Après 50 ans, des scientifiques découvrent la tête du fou Hallucigenia 'ver'

Un modèle pour tous les temps

« Quand nous l’avons mis dans le microscope électronique, nous n’avons pas seulement vu la paire d’yeux, mais aussi ce grand sourire de dents qui nous souriait – et cela a vraiment résolu pour nous tous non seulement la position de la tête, mais aussi tous les détails de celle-ci », explique Martin Smith, paléontologue à l’Université de Cambridge et co-auteur de la nouvelle étude Hallucigenia, publiée aujourd’hui dans Nature.

Selon leurs analyses, Hallucigenia ne portait pas seulement de longues épines sur le dos – épines qui servaient probablement à se défendre, selon Smith – mais aussi des dents autour de sa bouche, une paire d’yeux simples et des dents à l’intérieur de la zone de son intestin ressemblant à une gorge, pour faciliter la digestion. Les scientifiques ont maintenant une bien meilleure idée de la façon dont ses membres et ses épines étaient construits.

« Pas seulement la paire d’yeux, mais aussi ce grand sourire de dents qui nous sourit en retour. »

En raison de ces caractéristiques nouvellement identifiées, il est maintenant possible d’imaginer comment Hallucigenia interagissait avec le monde aquatique qui l’entourait, il y a 508 millions d’années. « Il n’aurait pas eu une vision claire », dit Smith. Hallucigenia vivait dans les profondeurs sous-marines, où la lumière est rare. Il était probablement capable de distinguer les organismes nageant à proximité, ainsi que leurs ombres. « Il aurait été capable de distinguer le jour de la nuit », dit Smith.

Les scientifiques ne savent pas ce que mangeait Hallucigenia, mais les pièces buccales laissent entrevoir une sorte de mécanisme de succion. « L’anneau de dents autour de la bouche était probablement impliqué dans l’aspiration de l’eau et de la nourriture dans l’intestin », explique Smith, ajoutant que les dents à l’intérieur de la zone de la « gorge » auraient empêché la nourriture de reculer. « Il ne faisait qu’aspirer tout ce qu’il pouvait ; il ne mâchait rien ».

Pour ce qui est de ses pattes souples, il est tout à fait possible qu’elles étaient trop peu robustes pour vraiment aider Hallucigenia à « marcher », dit Smith. « On peut l’imaginer en train de s’étreindre ou de s’accrocher à une éponge ou une algue ou quelque chose comme ça, et grimper sur l’éponge pour s’en nourrir. »

Alors qu’il s’accrochait aux éponges, ses épines lui assuraient une certaine protection. « Il y avait probablement des prédateurs assez méchants qui nageaient autour », dit Smith.
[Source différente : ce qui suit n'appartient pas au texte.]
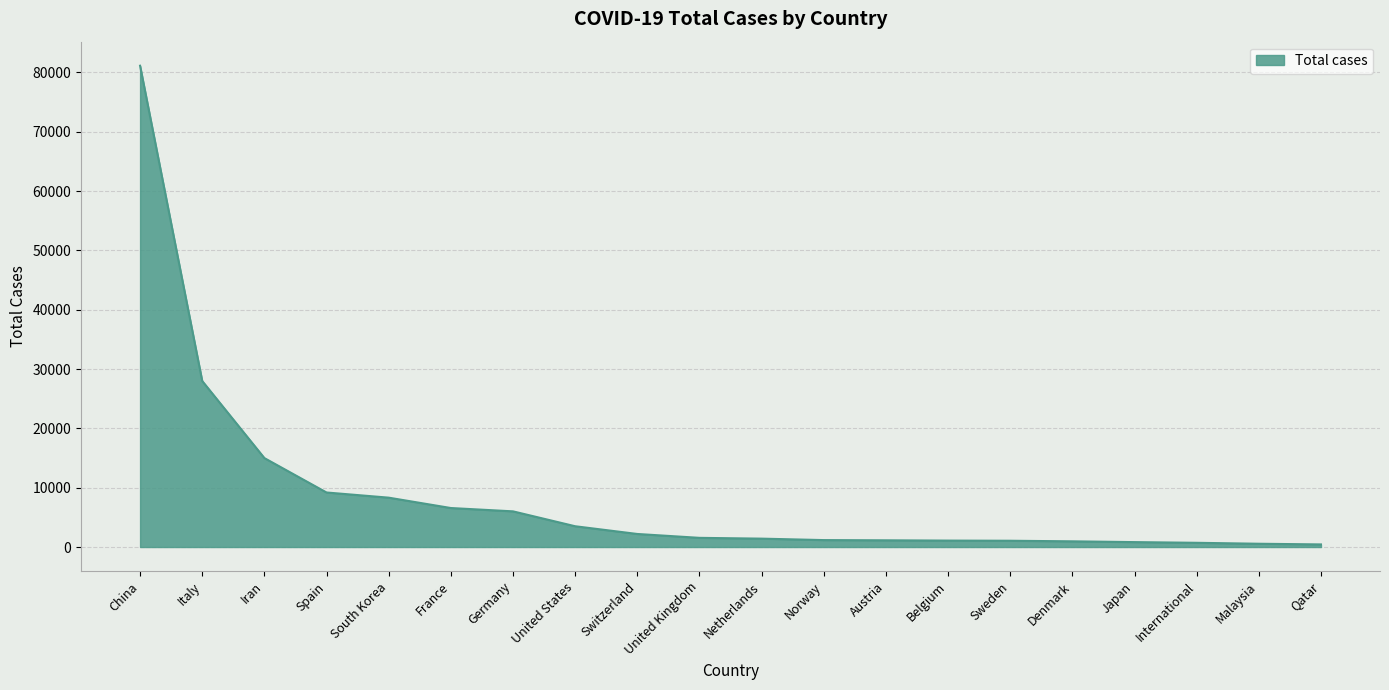

What is the ratio of the value at France to the value at Iran?

0.4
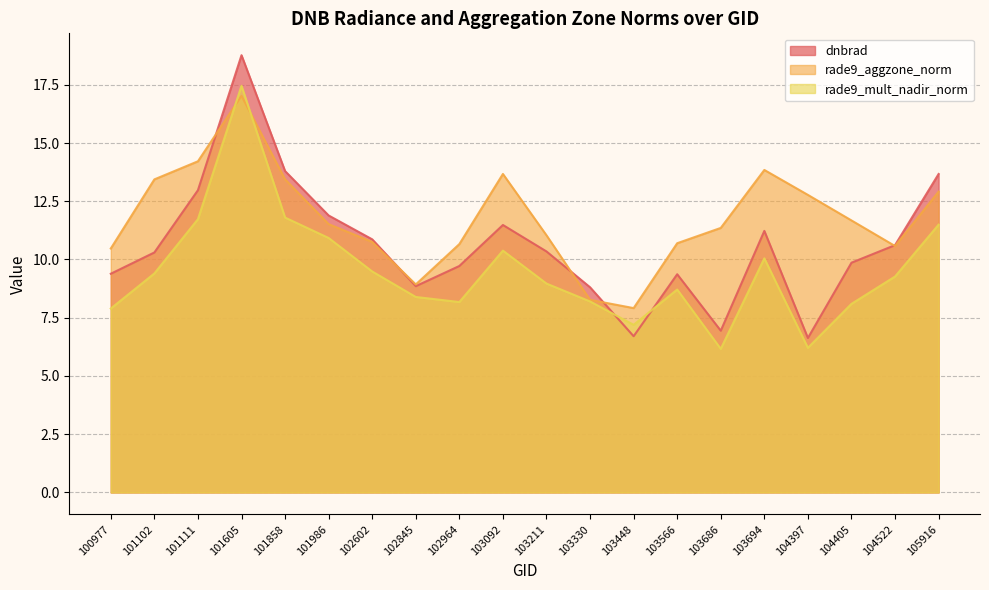

Reading right to left, list all the values displayed in this chart.

dnbrad: 13.7	10.6	9.9	6.6	11.2	6.9	9.4	6.7	8.8	10.3	11.5	9.7	8.9	10.9	11.9	13.8	18.8	13.0	10.3	9.4
rade9_aggzone_norm: 12.9	10.6	11.7	12.8	13.8	11.4	10.7	7.9	8.3	11.0	13.7	10.7	8.9	10.8	11.5	13.4	17.0	14.2	13.4	10.5
rade9_mult_nadir_norm: 11.5	9.3	8.1	6.2	10.0	6.2	8.7	7.2	8.2	9.0	10.4	8.2	8.4	9.5	10.9	11.8	17.5	11.7	9.4	7.9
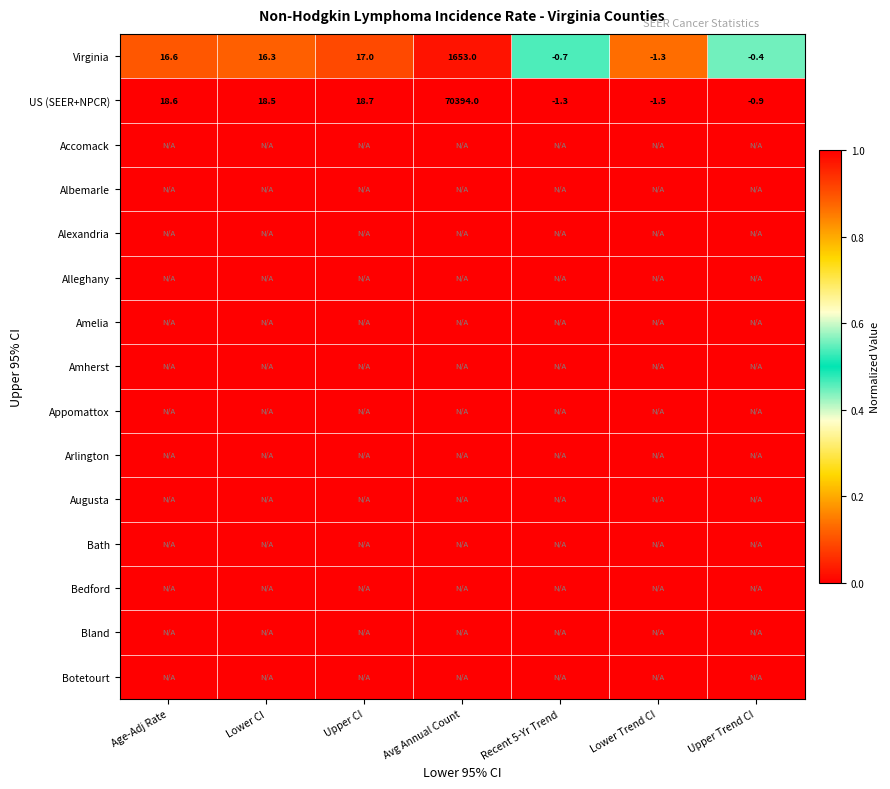

The value of US (SEER+NPCR) at Upper Trend CI is -0.9. True or false?

True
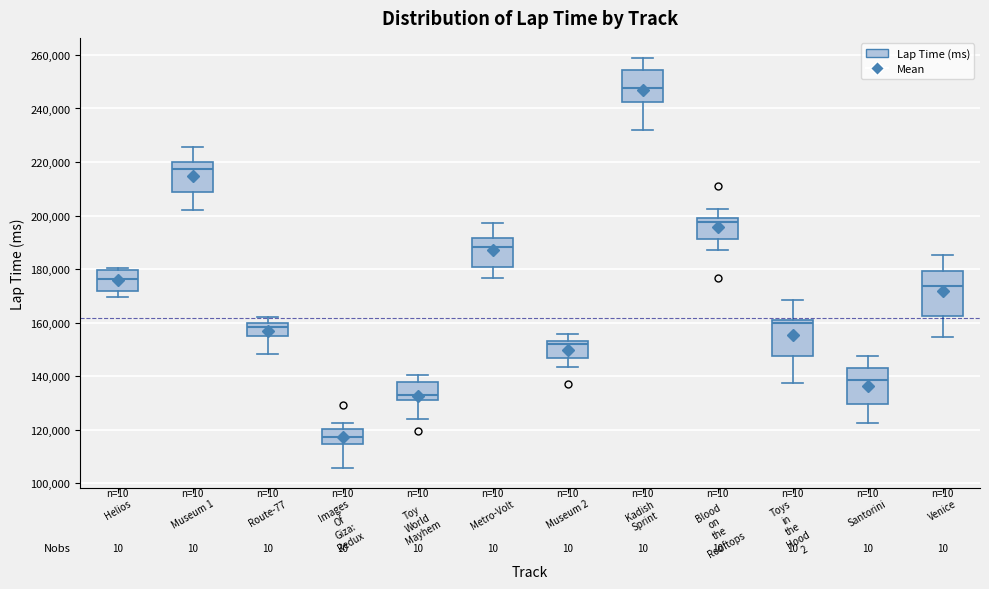

Where does the upper whisker of the box for Route-77 end on the y-axis? The values are not printed on the chart, so give them approximately, as read against the axis.

162000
Les scientifiques ont découvert des fossiles de prédateurs tels que des calmars et des « homards croisés avec des ouvre-boîtes » qui étaient « vraiment bizarres et assez redoutables », dit Smith. Les prédateurs qui s’en sont pris à Hallucigenia ont peut-être reçu un joli coup de couteau en retour.

Hallucigenia porte bien son nom ; c’est une hallucination floppy et une explosion complète du passé. Mais les caractéristiques physiques décrites dans Nature aujourd’hui représentent beaucoup plus pour les biologistes que ce à quoi on pourrait s’attendre. Elles peuvent être utilisées pour éclaircir certaines questions assez importantes concernant l’évolution des « Ecdysozoa » – « l’un des groupes d’animaux les plus grands et les plus diversifiés de la planète », dit Smith.

Avant cette découverte, des gènes similaires et la capacité de muer étaient les seules caractéristiques qui unissaient des animaux comme les ankylostomes, les tartigrades et les araignées. Maintenant, il semble que les plaques autour de la bouche d’Hallucigenia – des dents que l’on retrouve chez certains vers – et les dents qui tapissent son intestin, qui apparaissent chez certains crustacés, peuvent également servir à relier les trois. « Ce qu’Hallucigenia nous a montré, c’est une caractéristique physique et anatomique qui unit tout ce groupe », explique M. Smith. Certains sous-groupes ont simplement perdu ces caractéristiques au fil du temps.

« Cette découverte majeure est ce qui en fait un article vraiment significatif », déclare Peter van Roy, un paléontologue de l’Université de Yale qui n’a pas pris part à l’étude sur Hallucigenia. « Elle montre que ces plaques orales circulaires sont une caractéristique des Ecdysozoa, en général. » En bref, elles ne sont pas apparues indépendamment. Ces caractéristiques auraient été présentes chez le dernier ancêtre commun, également.